Code Snippets

This page contains a small collection of (mainly) bash commands that I discovered during the Ph.D. Bash is evil but during the Ph.D. was often useful to get stuff done quickly (and it is still useful today).

[bash] print a beer icon in a script

    echo $'\360\237\215\272'

or

    echo $'\360\237\215\270'
    echo $'\360\237\215\271'
    echo $'\360\237\215\273'
    echo $'\360\237\215\274'

From http://codepoints.net/miscellaneous_symbols_and_pictographs

[bash] copy the output of a command to the clipboard (on macosx)

    echo "pippo" | pbcopy

Now cmd+v will paste pippo.

[bash] zcat does not work on MACOS (.Z bug)

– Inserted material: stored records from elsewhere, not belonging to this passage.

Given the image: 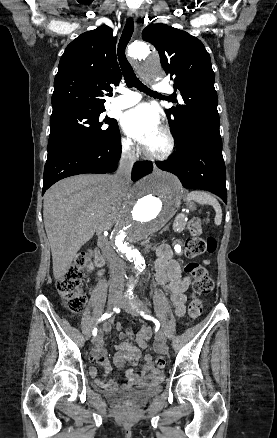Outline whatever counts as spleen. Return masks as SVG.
<instances>
[{
  "instance_id": "1",
  "label": "spleen",
  "mask_w": 277,
  "mask_h": 438,
  "mask_svg": "<svg viewBox=\"0 0 277 438\" xmlns=\"http://www.w3.org/2000/svg\"><path fill=\"white\" fill-rule=\"evenodd\" d=\"M187 200H194V202H198V204H209V206H213L216 212L214 224L220 226L222 222V210L216 198H213L210 194H206V192H190L187 196Z\"/></svg>"
}]
</instances>
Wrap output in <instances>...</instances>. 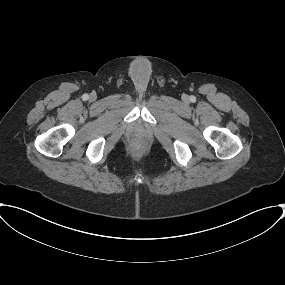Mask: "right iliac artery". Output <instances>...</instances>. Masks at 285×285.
<instances>
[{
  "instance_id": "right-iliac-artery-1",
  "label": "right iliac artery",
  "mask_w": 285,
  "mask_h": 285,
  "mask_svg": "<svg viewBox=\"0 0 285 285\" xmlns=\"http://www.w3.org/2000/svg\"><path fill=\"white\" fill-rule=\"evenodd\" d=\"M88 98H89L88 94H84V95L82 96V99H83V100H87Z\"/></svg>"
}]
</instances>
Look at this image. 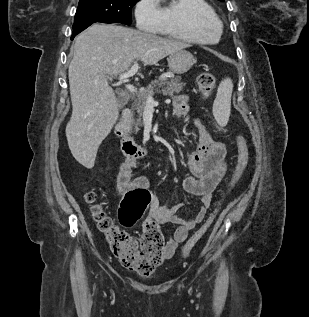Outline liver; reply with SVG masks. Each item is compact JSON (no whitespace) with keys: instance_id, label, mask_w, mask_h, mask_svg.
<instances>
[{"instance_id":"6515ba94","label":"liver","mask_w":309,"mask_h":317,"mask_svg":"<svg viewBox=\"0 0 309 317\" xmlns=\"http://www.w3.org/2000/svg\"><path fill=\"white\" fill-rule=\"evenodd\" d=\"M189 47L181 41L159 37L118 25L93 24L75 39L68 77L72 116L66 126L73 157L92 168L97 150L119 116L118 100L109 76L129 69L136 60L154 65Z\"/></svg>"}]
</instances>
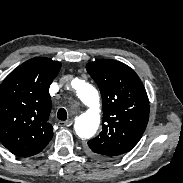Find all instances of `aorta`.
Instances as JSON below:
<instances>
[{"label": "aorta", "instance_id": "762f6f07", "mask_svg": "<svg viewBox=\"0 0 183 183\" xmlns=\"http://www.w3.org/2000/svg\"><path fill=\"white\" fill-rule=\"evenodd\" d=\"M77 97L89 109L75 121V132L80 138L89 139L95 135L100 124V100L98 91L84 80L75 81Z\"/></svg>", "mask_w": 183, "mask_h": 183}]
</instances>
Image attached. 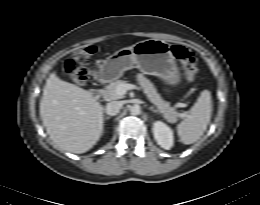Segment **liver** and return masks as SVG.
<instances>
[{
	"instance_id": "1",
	"label": "liver",
	"mask_w": 260,
	"mask_h": 205,
	"mask_svg": "<svg viewBox=\"0 0 260 205\" xmlns=\"http://www.w3.org/2000/svg\"><path fill=\"white\" fill-rule=\"evenodd\" d=\"M40 116L47 134L63 151L85 153L99 140L103 107L91 92L51 73L43 89Z\"/></svg>"
}]
</instances>
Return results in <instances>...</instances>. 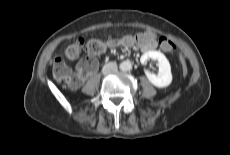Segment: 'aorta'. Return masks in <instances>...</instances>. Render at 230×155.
<instances>
[{"instance_id":"obj_1","label":"aorta","mask_w":230,"mask_h":155,"mask_svg":"<svg viewBox=\"0 0 230 155\" xmlns=\"http://www.w3.org/2000/svg\"><path fill=\"white\" fill-rule=\"evenodd\" d=\"M120 69L122 71H130L132 69V63L130 61H123L120 64Z\"/></svg>"}]
</instances>
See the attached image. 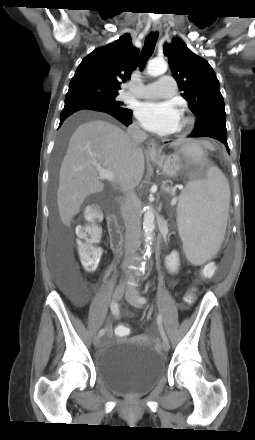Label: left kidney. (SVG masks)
Wrapping results in <instances>:
<instances>
[{"label":"left kidney","instance_id":"left-kidney-1","mask_svg":"<svg viewBox=\"0 0 255 440\" xmlns=\"http://www.w3.org/2000/svg\"><path fill=\"white\" fill-rule=\"evenodd\" d=\"M167 268L171 273H174L178 270L179 267V254L176 251H173L170 255H168L165 259Z\"/></svg>","mask_w":255,"mask_h":440}]
</instances>
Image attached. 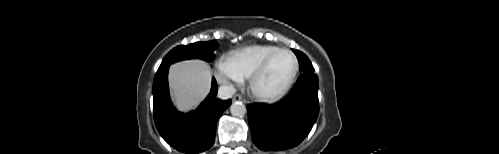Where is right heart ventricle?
Listing matches in <instances>:
<instances>
[{"label": "right heart ventricle", "instance_id": "obj_1", "mask_svg": "<svg viewBox=\"0 0 499 154\" xmlns=\"http://www.w3.org/2000/svg\"><path fill=\"white\" fill-rule=\"evenodd\" d=\"M276 49L278 47L272 45H251L231 52L228 58L243 78H249L260 63Z\"/></svg>", "mask_w": 499, "mask_h": 154}]
</instances>
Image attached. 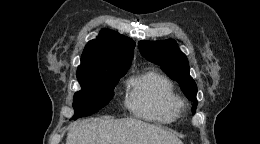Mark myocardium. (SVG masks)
I'll list each match as a JSON object with an SVG mask.
<instances>
[{"label": "myocardium", "instance_id": "obj_1", "mask_svg": "<svg viewBox=\"0 0 260 144\" xmlns=\"http://www.w3.org/2000/svg\"><path fill=\"white\" fill-rule=\"evenodd\" d=\"M182 108V103H181V105H180V109Z\"/></svg>", "mask_w": 260, "mask_h": 144}]
</instances>
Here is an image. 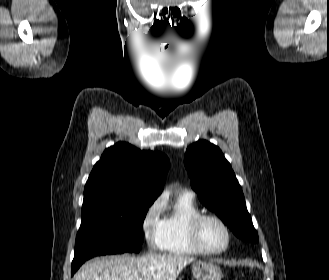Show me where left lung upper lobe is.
I'll use <instances>...</instances> for the list:
<instances>
[{
  "mask_svg": "<svg viewBox=\"0 0 329 280\" xmlns=\"http://www.w3.org/2000/svg\"><path fill=\"white\" fill-rule=\"evenodd\" d=\"M192 188L200 201L248 242L259 241L242 189L221 150L206 140L192 144L184 157Z\"/></svg>",
  "mask_w": 329,
  "mask_h": 280,
  "instance_id": "obj_1",
  "label": "left lung upper lobe"
}]
</instances>
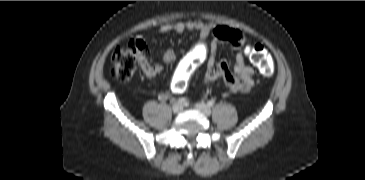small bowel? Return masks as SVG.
I'll return each mask as SVG.
<instances>
[{
    "label": "small bowel",
    "mask_w": 365,
    "mask_h": 180,
    "mask_svg": "<svg viewBox=\"0 0 365 180\" xmlns=\"http://www.w3.org/2000/svg\"><path fill=\"white\" fill-rule=\"evenodd\" d=\"M185 31L197 32L198 43L191 53L179 63L172 77L173 83L194 68L203 65L205 84L222 79L227 89L237 94L246 93L253 87L254 69L245 63L244 54L245 46L251 43L248 37L234 27L209 24L200 20L162 25L159 34ZM208 37H211L210 42L207 41ZM223 43L227 44L233 51L232 63L228 58L218 59L217 57L218 47ZM159 57L164 63L171 64L176 60V53L168 49L161 52ZM143 70L147 76L152 78L161 76L164 72L162 66L149 63L143 66ZM167 98L168 93L166 92L159 95V99L162 101Z\"/></svg>",
    "instance_id": "obj_1"
}]
</instances>
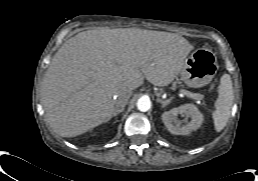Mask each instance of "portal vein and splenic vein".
Listing matches in <instances>:
<instances>
[{
  "label": "portal vein and splenic vein",
  "instance_id": "1",
  "mask_svg": "<svg viewBox=\"0 0 258 181\" xmlns=\"http://www.w3.org/2000/svg\"><path fill=\"white\" fill-rule=\"evenodd\" d=\"M180 93L184 94L185 96L189 97V98H192V99H197L198 98V94L196 93H191L187 90H180Z\"/></svg>",
  "mask_w": 258,
  "mask_h": 181
}]
</instances>
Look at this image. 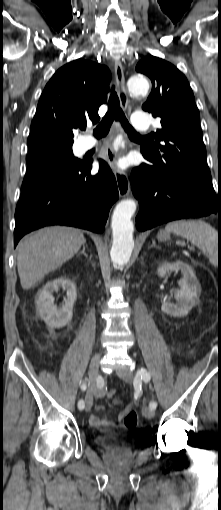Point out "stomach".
<instances>
[{"mask_svg":"<svg viewBox=\"0 0 221 510\" xmlns=\"http://www.w3.org/2000/svg\"><path fill=\"white\" fill-rule=\"evenodd\" d=\"M158 240L165 241L169 238V234L166 231L161 230L157 235Z\"/></svg>","mask_w":221,"mask_h":510,"instance_id":"1","label":"stomach"}]
</instances>
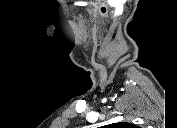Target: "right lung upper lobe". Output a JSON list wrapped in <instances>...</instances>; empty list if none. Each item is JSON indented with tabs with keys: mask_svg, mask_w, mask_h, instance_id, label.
I'll list each match as a JSON object with an SVG mask.
<instances>
[{
	"mask_svg": "<svg viewBox=\"0 0 177 128\" xmlns=\"http://www.w3.org/2000/svg\"><path fill=\"white\" fill-rule=\"evenodd\" d=\"M113 126L117 128H136L135 125L127 123V122L115 123Z\"/></svg>",
	"mask_w": 177,
	"mask_h": 128,
	"instance_id": "1",
	"label": "right lung upper lobe"
}]
</instances>
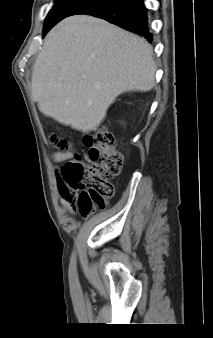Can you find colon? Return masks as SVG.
Here are the masks:
<instances>
[{
    "mask_svg": "<svg viewBox=\"0 0 213 338\" xmlns=\"http://www.w3.org/2000/svg\"><path fill=\"white\" fill-rule=\"evenodd\" d=\"M88 146L87 163L80 155L66 161L60 175H57L60 190L64 188L77 193L81 192L80 212L89 215L96 209H104V198H111L114 187L111 180L120 174L123 157L116 148L112 134L103 129L84 135ZM65 148V142L61 149Z\"/></svg>",
    "mask_w": 213,
    "mask_h": 338,
    "instance_id": "colon-1",
    "label": "colon"
}]
</instances>
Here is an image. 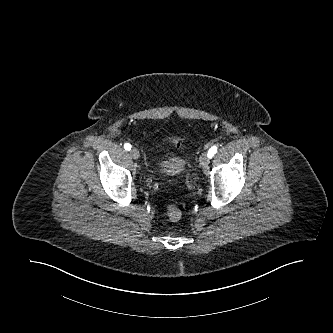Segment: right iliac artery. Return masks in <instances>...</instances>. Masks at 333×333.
Wrapping results in <instances>:
<instances>
[{
	"mask_svg": "<svg viewBox=\"0 0 333 333\" xmlns=\"http://www.w3.org/2000/svg\"><path fill=\"white\" fill-rule=\"evenodd\" d=\"M131 145L129 144V143H125L124 144V148H125V150H127V151H129V150H131Z\"/></svg>",
	"mask_w": 333,
	"mask_h": 333,
	"instance_id": "82829eb1",
	"label": "right iliac artery"
}]
</instances>
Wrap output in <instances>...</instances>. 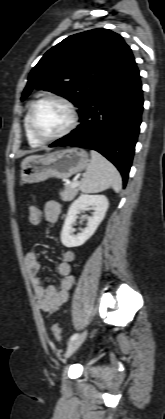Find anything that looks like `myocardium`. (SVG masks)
<instances>
[{"label": "myocardium", "mask_w": 165, "mask_h": 419, "mask_svg": "<svg viewBox=\"0 0 165 419\" xmlns=\"http://www.w3.org/2000/svg\"><path fill=\"white\" fill-rule=\"evenodd\" d=\"M48 100L59 102V103H61L62 105L65 106V108L67 109V111L69 113V123L58 134L50 136V137H43L36 131V128L34 126V112H35L37 106L40 103H42L44 101H48ZM77 121H78V113H77V110H76L75 106L73 105V103L71 101H69L67 98L59 96V95L50 94V95H45V96L39 98L38 100L33 102V104L31 105V107L28 111V128H29V131L32 134V136L40 143L54 142V141H57L59 139H62L64 137H66L76 127Z\"/></svg>", "instance_id": "1"}]
</instances>
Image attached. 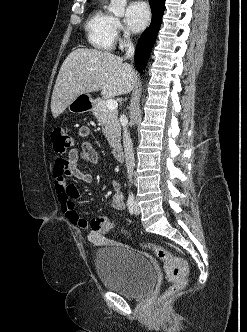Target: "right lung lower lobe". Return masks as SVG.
Segmentation results:
<instances>
[{"mask_svg": "<svg viewBox=\"0 0 247 332\" xmlns=\"http://www.w3.org/2000/svg\"><path fill=\"white\" fill-rule=\"evenodd\" d=\"M152 10V20L149 28L145 30L137 44L135 64L139 72H142L148 60L151 49L162 23V16L165 10V0H149Z\"/></svg>", "mask_w": 247, "mask_h": 332, "instance_id": "98d812e1", "label": "right lung lower lobe"}]
</instances>
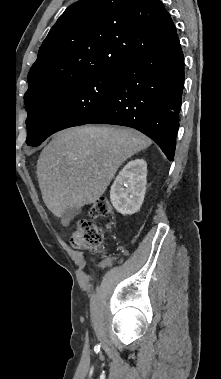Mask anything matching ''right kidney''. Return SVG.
<instances>
[{
	"label": "right kidney",
	"mask_w": 221,
	"mask_h": 379,
	"mask_svg": "<svg viewBox=\"0 0 221 379\" xmlns=\"http://www.w3.org/2000/svg\"><path fill=\"white\" fill-rule=\"evenodd\" d=\"M147 164L143 159L128 162L114 180L110 200L123 215L139 211L146 191Z\"/></svg>",
	"instance_id": "ca27d5eb"
}]
</instances>
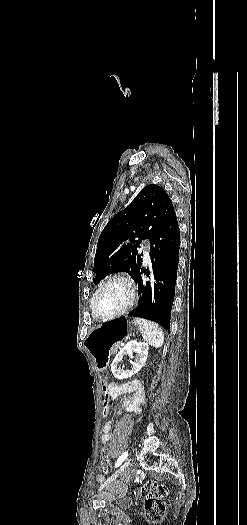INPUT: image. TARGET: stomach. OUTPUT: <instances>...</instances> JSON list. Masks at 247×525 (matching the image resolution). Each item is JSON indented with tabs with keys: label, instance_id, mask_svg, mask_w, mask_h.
Returning a JSON list of instances; mask_svg holds the SVG:
<instances>
[{
	"label": "stomach",
	"instance_id": "obj_1",
	"mask_svg": "<svg viewBox=\"0 0 247 525\" xmlns=\"http://www.w3.org/2000/svg\"><path fill=\"white\" fill-rule=\"evenodd\" d=\"M138 331L135 321L119 317L93 328L84 346L93 357L96 368L104 371L110 358V350L123 339L134 336Z\"/></svg>",
	"mask_w": 247,
	"mask_h": 525
}]
</instances>
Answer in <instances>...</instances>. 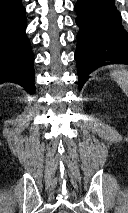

	sudo mv /usr/bin/zcat /usr/bin/broken-zcat
	sudo ln -s /usr/bin/gzcat /usr/bin/zcat

[bash] awk insert blank line every n lines

    awk '{ if ((NR % 5) == 0) printf("\n"); print; }'

For n == 5, of course. Substitute whatever your idea of n is.

[bash] convert windows source file to unix

	dos2unix *.py

[bash] remove first column from a file

	cut -f2- filename

[bash] replace delete with backspace in screen

You can define an alias in your ~/.bashrc file like:

  alias screen='TERM=screen screen'

[bash] sort using tab as separator

  sort -t$'\t' -k 2 file

[java] change java heap size

  java -Xmx<size> set maximum Java heap size

e.g., java -Xmx4196m Pippo

[bash] resolve redirected url

  URL=...
  REDIRECT_URL=$(curl -w %{redirect_url} URL) 

[bash] get a txt file edited from pirate pad

curl http://piratepad.net/ep/pad/export/$id/latest?format=txt

[bash] dump a website

wget -r -H -l1 -k -P $targetdir --exclude-domains ${comma-seperated domain name} --user=xxx --password=xxx $url

[bash] get a webpage with autentication

url= ""
outpage = ""
user=""
pass=""
curl -u $user:$pass $url >  $outpage

[linux] 10 nice hints

http://web.archive.org/web/20111229021312/http://www.ibm.com/developerworks/linux/library/l-10sysadtips/

[bash] how to get the sum of all the lines in the file

awk '{a+=$0}END{print a}' abc

[python] remove the garbage collector in python

When you are working with a big data structure in python the garbage collector can slow down the execution, sometime can make sense to disable it.

import gc
gc.disable()

[bash] how to query solr from the shell

https://cwiki.apache.org/confluence/display/solr/Solrj#

… Or just use python and the package pysolr.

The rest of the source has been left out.